• Work to be completed: Output each line of the data below exactly, omitting any image.

--- Study material ---

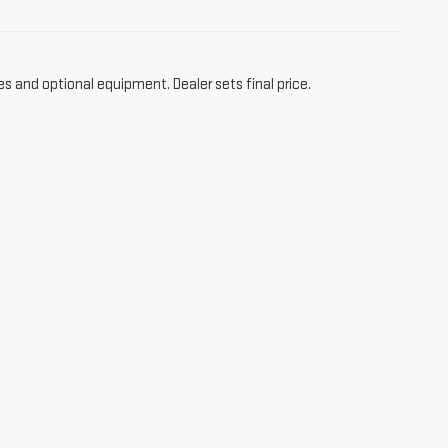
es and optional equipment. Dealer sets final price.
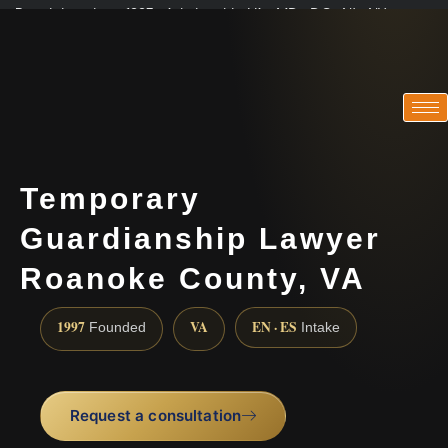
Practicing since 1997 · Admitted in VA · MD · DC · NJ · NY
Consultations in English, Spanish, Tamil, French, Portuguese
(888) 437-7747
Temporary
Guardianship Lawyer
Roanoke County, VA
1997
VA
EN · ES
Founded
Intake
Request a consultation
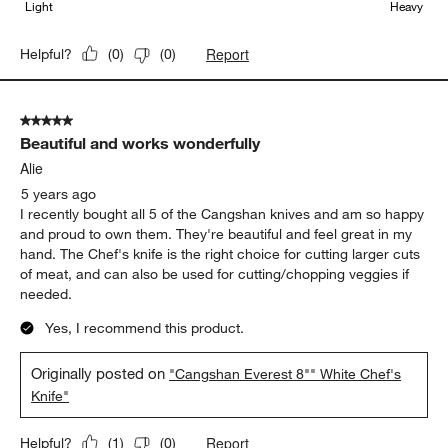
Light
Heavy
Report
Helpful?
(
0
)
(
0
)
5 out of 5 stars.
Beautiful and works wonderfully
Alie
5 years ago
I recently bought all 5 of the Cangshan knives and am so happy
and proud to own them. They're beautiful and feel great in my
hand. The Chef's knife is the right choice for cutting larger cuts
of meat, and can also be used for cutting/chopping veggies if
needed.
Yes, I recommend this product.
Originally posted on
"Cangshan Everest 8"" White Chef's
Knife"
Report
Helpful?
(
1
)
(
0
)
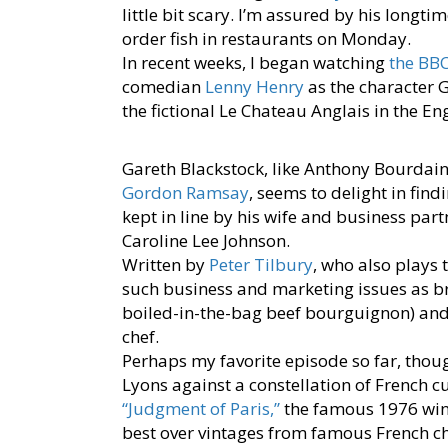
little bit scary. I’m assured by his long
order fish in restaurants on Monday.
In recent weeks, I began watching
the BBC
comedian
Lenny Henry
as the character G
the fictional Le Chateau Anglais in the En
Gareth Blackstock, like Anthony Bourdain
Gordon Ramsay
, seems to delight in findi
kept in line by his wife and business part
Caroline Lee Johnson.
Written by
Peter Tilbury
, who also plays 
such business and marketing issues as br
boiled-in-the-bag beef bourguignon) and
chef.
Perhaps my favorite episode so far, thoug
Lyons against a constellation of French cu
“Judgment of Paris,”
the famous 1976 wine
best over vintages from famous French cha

---

• Worked solution:
es and optional equipment. Dealer sets final price.
Practicing since 1997 · Admitted in VA · MD · DC · NJ · NY
Consultations in English, Spanish, Tamil, French, Portuguese
(888) 437-7747
Temporary
Guardianship Lawyer
Roanoke County, VA
1997
VA
EN · ES
Founded
Intake
Request a consultation
Light
Heavy
Report
Helpful?
(
0
)
(
0
)
5 out of 5 stars.
Beautiful and works wonderfully
Alie
5 years ago
I recently bought all 5 of the Cangshan knives and am so happy
and proud to own them. They're beautiful and feel great in my
hand. The Chef's knife is the right choice for cutting larger cuts
of meat, and can also be used for cutting/chopping veggies if
needed.
Yes, I recommend this product.
Originally posted on
"Cangshan Everest 8"" White Chef's
Knife"
Report
Helpful?
(
1
)
(
0
)
little bit scary. I’m assured by his long
order fish in restaurants on Monday.
In recent weeks, I began watching
the BBC
comedian
Lenny Henry
as the character G
the fictional Le Chateau Anglais in the En
Gareth Blackstock, like Anthony Bourdain
Gordon Ramsay
, seems to delight in findi
kept in line by his wife and business part
Caroline Lee Johnson.
Written by
Peter Tilbury
, who also plays 
such business and marketing issues as br
boiled-in-the-bag beef bourguignon) and
chef.
Perhaps my favorite episode so far, thoug
Lyons against a constellation of French cu
“Judgment of Paris,”
the famous 1976 wine
best over vintages from famous French cha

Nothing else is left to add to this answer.